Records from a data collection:
════════

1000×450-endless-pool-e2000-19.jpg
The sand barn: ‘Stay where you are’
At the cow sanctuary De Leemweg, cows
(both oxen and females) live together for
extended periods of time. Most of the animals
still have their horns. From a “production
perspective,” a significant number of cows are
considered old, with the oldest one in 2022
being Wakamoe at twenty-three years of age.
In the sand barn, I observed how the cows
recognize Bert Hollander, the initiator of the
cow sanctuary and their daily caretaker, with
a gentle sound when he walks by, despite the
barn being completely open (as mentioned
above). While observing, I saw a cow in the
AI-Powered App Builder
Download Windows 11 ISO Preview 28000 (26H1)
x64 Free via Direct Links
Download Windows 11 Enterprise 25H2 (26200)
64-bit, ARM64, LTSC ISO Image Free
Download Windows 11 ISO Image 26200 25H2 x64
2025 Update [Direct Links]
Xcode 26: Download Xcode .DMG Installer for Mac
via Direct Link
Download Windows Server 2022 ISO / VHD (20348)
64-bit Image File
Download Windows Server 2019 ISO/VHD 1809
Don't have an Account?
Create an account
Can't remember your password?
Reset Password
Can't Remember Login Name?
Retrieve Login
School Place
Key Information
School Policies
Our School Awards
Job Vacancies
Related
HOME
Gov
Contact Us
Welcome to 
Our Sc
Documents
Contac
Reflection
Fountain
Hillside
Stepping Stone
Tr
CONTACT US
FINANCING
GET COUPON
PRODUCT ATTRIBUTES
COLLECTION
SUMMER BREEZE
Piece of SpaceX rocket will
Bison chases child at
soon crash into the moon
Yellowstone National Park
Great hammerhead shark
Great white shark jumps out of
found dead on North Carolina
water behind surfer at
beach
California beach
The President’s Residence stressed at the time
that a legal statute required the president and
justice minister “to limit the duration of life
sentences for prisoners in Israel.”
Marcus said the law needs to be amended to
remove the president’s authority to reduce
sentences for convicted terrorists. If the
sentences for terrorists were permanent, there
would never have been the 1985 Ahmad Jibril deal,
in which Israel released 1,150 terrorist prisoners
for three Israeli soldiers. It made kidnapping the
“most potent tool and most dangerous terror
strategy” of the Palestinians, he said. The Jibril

════════

How many lines of the records contain the word "sanctuary"? Reply with the number alone.

* _Response area_
2